Never too late, but somebody has to do real work to prove that a change is
justified.  Plausible ideas are cheaper than dirt, alas.

> Instead of multiplying probablities, use fuzzy logic methods.
> Classify the indicators into damning, strong, weak, neautral, ...

Think about how that differs from 0.99, 0.80, 0.20 and 0.50.  Does it?

> After counting the number of indicators in each class, make
> a spam/ham decision that can be easily tweaked.  This would
> make it easy to implement variations of Tim's recent clear
> win, where additional indicators are gathered until the
> balance shifts sharply to one side.
>
> Some other advantages are:
> -- easily interpreted score vectors (6 damning, 7 strong, 4 weak, ... )

I've seen people see the current prob("TV") = 0.99 style cold and pick it up
at once.  With character n-grams I think it's frustrating, but word-like
tokenization gives easily recognized clues.

> -- avoids mathematical issues with indicators not being independent

How do you know this?

> -- allows the addition of non-token based indicators.  for instance,
>     a preponderance of caps would be a weak indicator.  the presence
>     of caps separated by spaces would be a strong indicator.

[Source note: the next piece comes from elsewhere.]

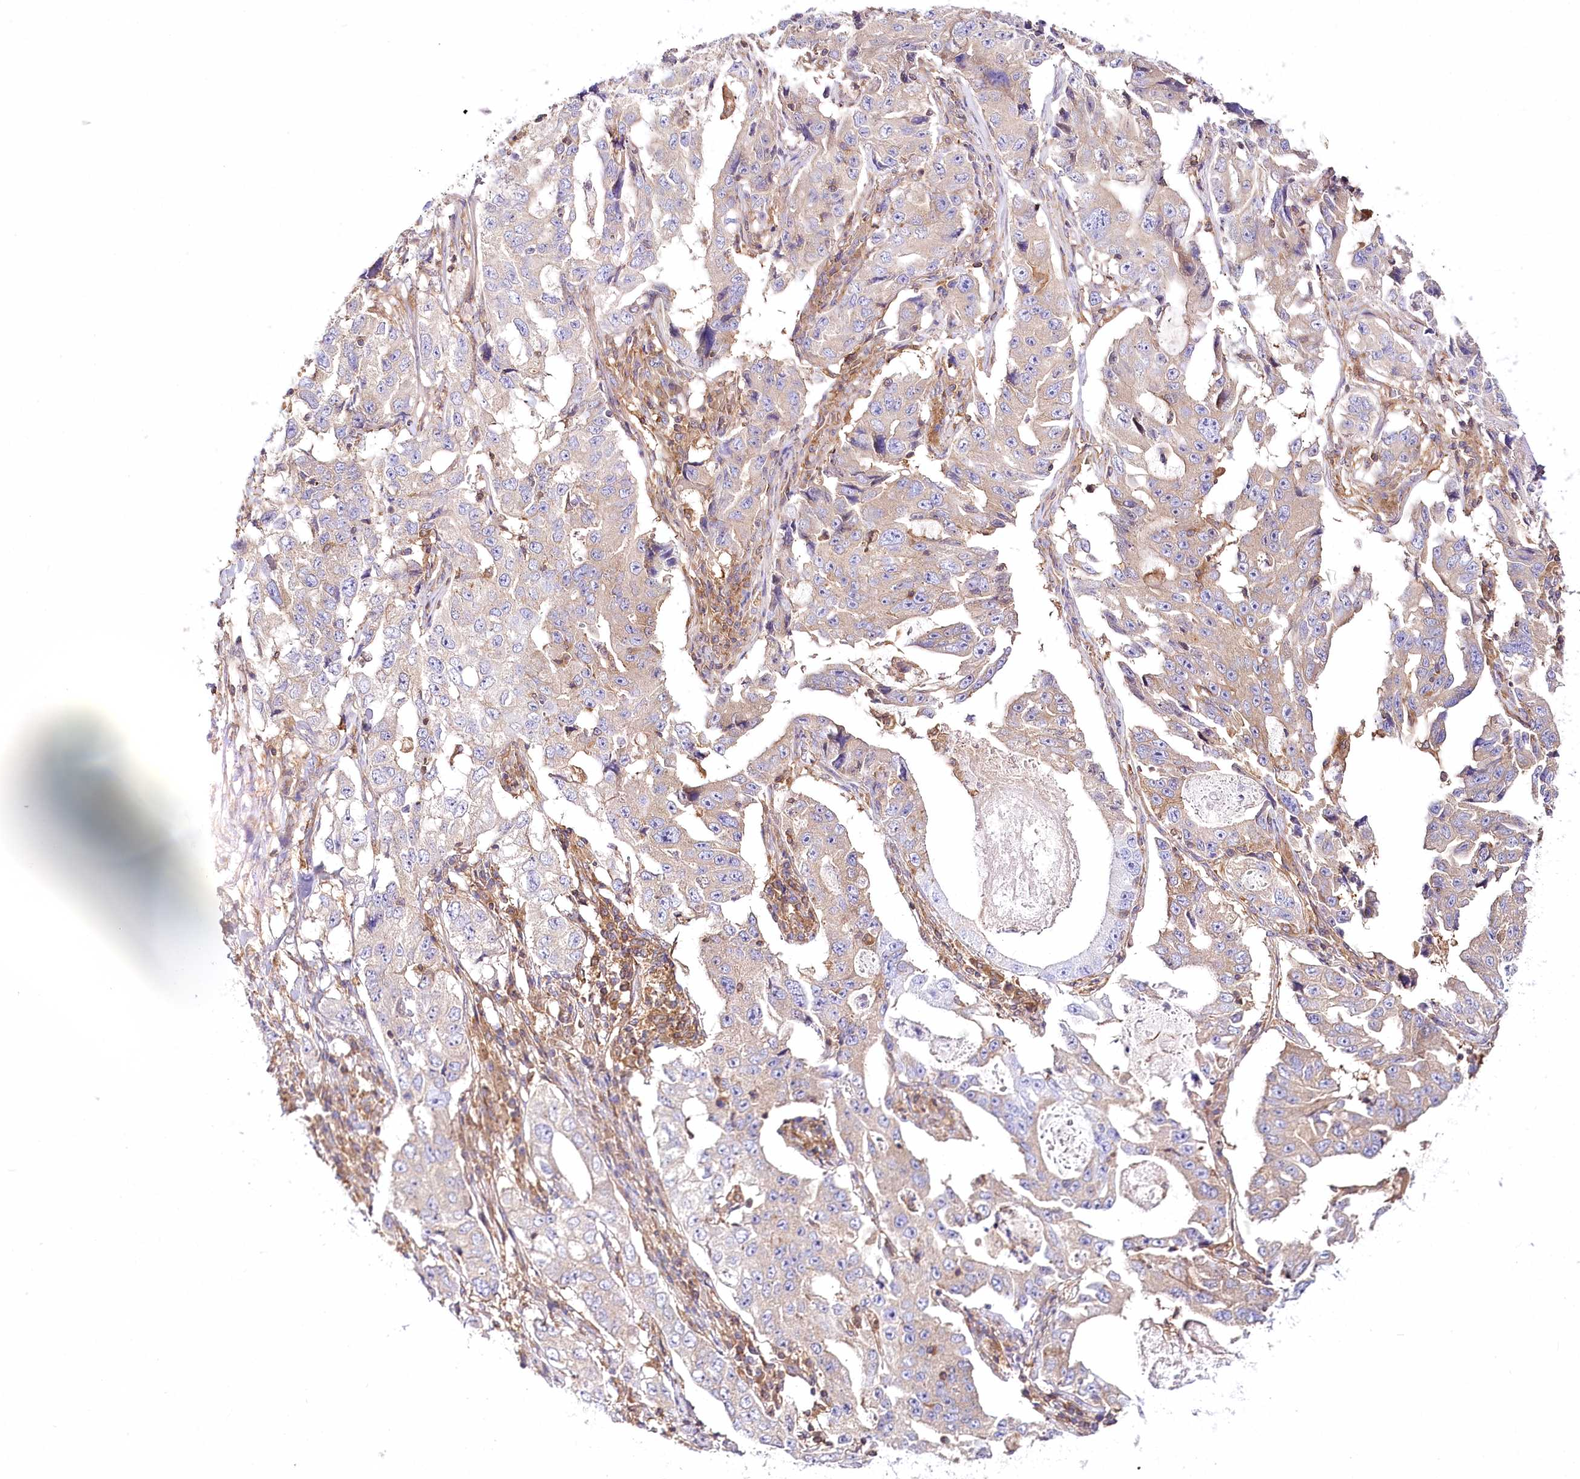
{"staining": {"intensity": "weak", "quantity": "<25%", "location": "cytoplasmic/membranous"}, "tissue": "lung cancer", "cell_type": "Tumor cells", "image_type": "cancer", "snomed": [{"axis": "morphology", "description": "Adenocarcinoma, NOS"}, {"axis": "topography", "description": "Lung"}], "caption": "Photomicrograph shows no protein expression in tumor cells of lung adenocarcinoma tissue. (Stains: DAB (3,3'-diaminobenzidine) IHC with hematoxylin counter stain, Microscopy: brightfield microscopy at high magnification).", "gene": "ABRAXAS2", "patient": {"sex": "female", "age": 51}}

As far as the current classifier is concerned, "a token" is any Python
object usable as a dict key.  There are already several ways in which the
current tokenization scheme in timtest.py uses strings to *represent*
non-textual indicators.  For example, if the headers lack an Organization
line, a 'bool:noorg' "token" is generated.  For large blobs of text that get
skipped, a token is generated that records both the first character in that
blob and the number of bytes skipped (chopped to the nearest multiple of
10).  And so on -- you can inject anything you like into the scheme,
including stuff like

    "number of caps separated by spaces: more than 10"

(BTW, I happen to know that this particular "clue" acts to block relevant
conference announcements, not just spam)

I got some interesting results by injecting a crude characters/word
statistic:

    yield "cpw:%.1g" % (float(len(text)) / len(text.split()))

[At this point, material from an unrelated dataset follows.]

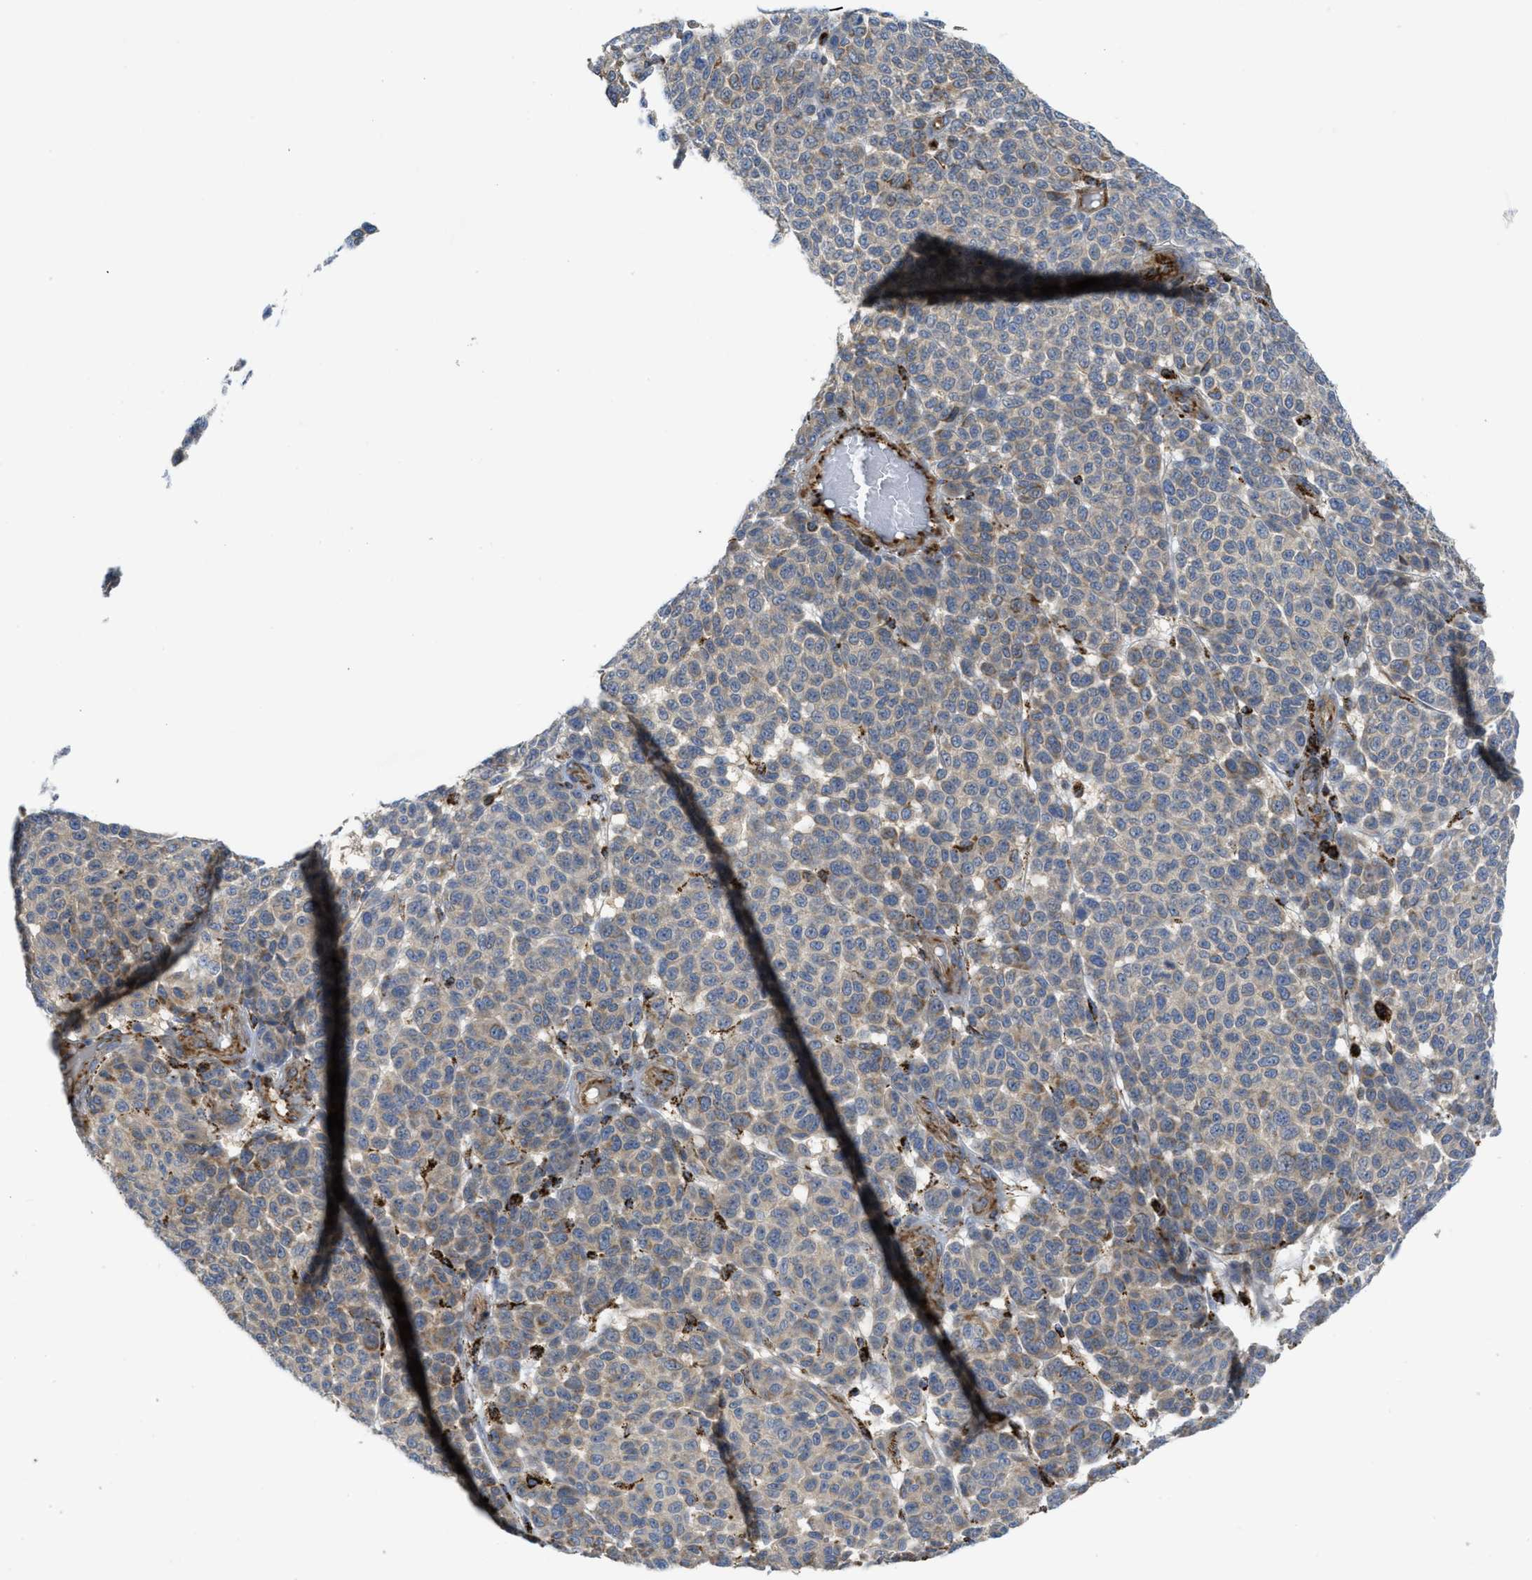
{"staining": {"intensity": "weak", "quantity": ">75%", "location": "cytoplasmic/membranous"}, "tissue": "melanoma", "cell_type": "Tumor cells", "image_type": "cancer", "snomed": [{"axis": "morphology", "description": "Malignant melanoma, NOS"}, {"axis": "topography", "description": "Skin"}], "caption": "About >75% of tumor cells in human malignant melanoma demonstrate weak cytoplasmic/membranous protein expression as visualized by brown immunohistochemical staining.", "gene": "SQOR", "patient": {"sex": "male", "age": 59}}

There are certain values of that statistic that turned out to be
killer-strong spam indicators, but there's a potential problem I've
mentioned before:  if you have an unbounded number of free parameters you
can fiddle, you can train a system to fit any given dataset exactly.  That's
in part why replication of results by others is necessary to make schemes
like this superb (I can only make one merely excellent on my own <wink>).

> -- the decision logic would be more intuitive
> -- avoids the issue of having equal amounts of spam and ham in
>     the sample

It's not clear that this matters; some results of preliminary experiments
are written up in the code comments.  The way Graham computes P(Spam | Word)
is via ratios, *as if* there were an equal number of each; and that's
consistent with the other bogus <wink> equality assumption in the scorer.  I
haven't yet changed all these guys at the same time to take P(Spam) and
P(Ham) into account.

BTW, note that all the results I've reported had a ham/spam training ratio
of 4000/2750.  I left that non-unity on purpose.

> The core concept would stay the same -- it's really just a shift from
> continuous to discrete.

Let us know how it turns out <wink>.